TEKS LATIHAN:
--------------------------------------------------
Kenapa Kita Peduli Banget sama Pilihan Hidup Orang Lain?

Kadang saya rindu juga mendengar kalimat “Pilihan kakak tepat sekali!” dari pramusaji Pizza Hut. Setidaknya beberapa tahun lalu, kalimat ajaib ini lazim didengar pelanggan Pizza Hut. Pelanggan diberi tahu bahwa pilihan mereka itu tepat. Padahal, mau kita pesen pizza pake toping seblak juga (kalau ada), ya tetap bakal dibilang tepat sih. Gak mungkin dong mbak-mbak Pizza Hut bilang pizza pilihan kita jelek. Dipecat dia nanti.

Sekilas lucu juga ya SOP Pizza Hut kala itu. Tapi kalau dipikir-pikir, jangan-jangan kita ini memang sebenarnya makhluk yang butuh validasi ya? Validasi bahwa pilihan hidup kita sudah tepat? Validasi bahwa kita sudah berada di jalan yang benar?
--------------------------------------------------
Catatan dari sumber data
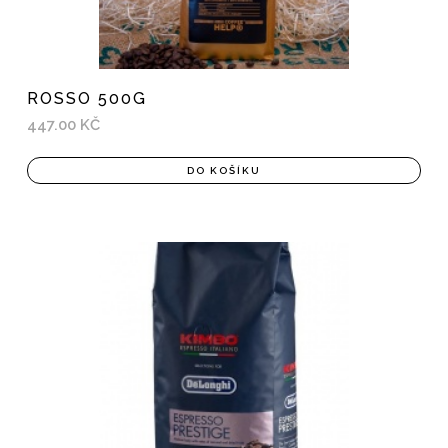
ROSSO 500G
447.00 KČ
DO KOŠÍKU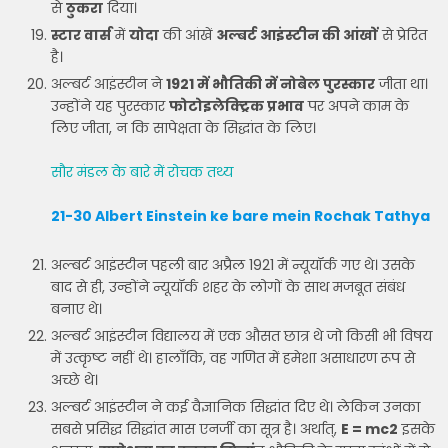
से
ठुकरा
दिया।
स्टार वार्स
में
योदा
की आंखें
अल्बर्ट आइंस्टीन की आंखों
से प्रेरित
है।
अल्बर्ट आइंस्टीन ने
1921 में भौतिकी में नोबेल पुरस्कार
जीता था।
उन्होंने यह पुरस्कार
फोटोइलेक्ट्रिक प्रभाव
पर अपने काम के
लिए जीता, न कि सापेक्षता के सिद्धांत के लिए।
सौर मंडल के बारे में रोचक तथ्य
21-30 Albert Einstein ke bare mein Rochak Tathya
अल्बर्ट आइंस्टीन पहली बार अप्रैल 1921 में न्यूयॉर्क गए थे। उसके
बाद से ही, उन्होंने न्यूयॉर्क शहर के लोगों के साथ मजबूत संबंध
बनाए थे।
अल्बर्ट आइंस्टीन विद्यालय में एक औसत छात्र थे जो किसी भी विषय
में उत्कृष्ट नहीं थे। हालाँकि, वह गणित में हमेशा असाधारण रूप से
अच्छे थे।
अल्बर्ट आइंस्टीन ने कई वैज्ञानिक सिद्धांत दिए थे। लेकिन उनका
सबसे प्रसिद्ध सिद्धांत मास एनर्जी का सूत्र है। अर्थात्,
E = mc2
इसके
--------------------------------------------------
SOAL 1:
Jawab pertanyaan berikut berdasarkan teks latihan.
(a) Kalimat apa yang disebut lazim didengar pelanggan dari pramusaji Pizza Hut beberapa tahun lalu?
(b) Apa yang akan terjadi pada mbak-mbak Pizza Hut jika ia bilang pizza pilihan kita jelek?
(c) Dua validasi apa yang disebutkan pada paragraf terakhir teks?
SOAL 2:
Tuliskan ulang kata demi kata seluruh bagian teks latihan, mulai dari "Kenapa Kita Peduli" terus sampai "Dipecat dia nanti.".

LEMBAR JAWABAN 1:
(a) "Pilihan kakak tepat sekali!"
(b) Ia akan dipecat.
(c) Validasi bahwa pilihan hidup kita sudah tepat dan validasi bahwa kita sudah berada di jalan yang benar.

LEMBAR JAWABAN 2:
Kenapa Kita Peduli Banget sama Pilihan Hidup Orang Lain?

Kadang saya rindu juga mendengar kalimat “Pilihan kakak tepat sekali!” dari pramusaji Pizza Hut. Setidaknya beberapa tahun lalu, kalimat ajaib ini lazim didengar pelanggan Pizza Hut. Pelanggan diberi tahu bahwa pilihan mereka itu tepat. Padahal, mau kita pesen pizza pake toping seblak juga (kalau ada), ya tetap bakal dibilang tepat sih. Gak mungkin dong mbak-mbak Pizza Hut bilang pizza pilihan kita jelek. Dipecat dia nanti.